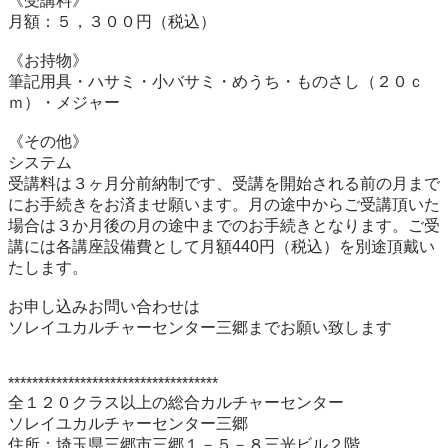
《受講料》

月額：５，３００円（税込）

《お持物》

筆記用具・ハサミ・小バサミ・めうち・ものさし（２０ｃ
ｍ）・メジャー

《その他》

システム

受講料は３ヶ月分前納制です、受講を開始される前の月まで
にお手続きをお済ませ願います。月の途中からご受講頂いた
場合は３か月後の月の途中までのお手続きとなります。ご受
講には各講座設備費として月額440円（税込）を別途頂戴い
たします。

お申し込みお問い合わせは

ソレイユカルチャーセンター三郷までお願い致します

***********************************

全１２０クラス以上の総合カルチャーセンター

ソレイユカルチャーセンター三郷

住所：埼玉県三郷市三郷１－５－８三光ビル２階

● Your instructions
Please write out the text from all the records above line for line, changing nothing, and leave the pictures out of your answer.

● Output below
《受講料》

月額：５，３００円（税込）

《お持物》

筆記用具・ハサミ・小バサミ・めうち・ものさし（２０ｃ
ｍ）・メジャー

《その他》

システム

受講料は３ヶ月分前納制です、受講を開始される前の月まで
にお手続きをお済ませ願います。月の途中からご受講頂いた
場合は３か月後の月の途中までのお手続きとなります。ご受
講には各講座設備費として月額440円（税込）を別途頂戴い
たします。

お申し込みお問い合わせは

ソレイユカルチャーセンター三郷までお願い致します

***********************************

全１２０クラス以上の総合カルチャーセンター

ソレイユカルチャーセンター三郷

住所：埼玉県三郷市三郷１－５－８三光ビル２階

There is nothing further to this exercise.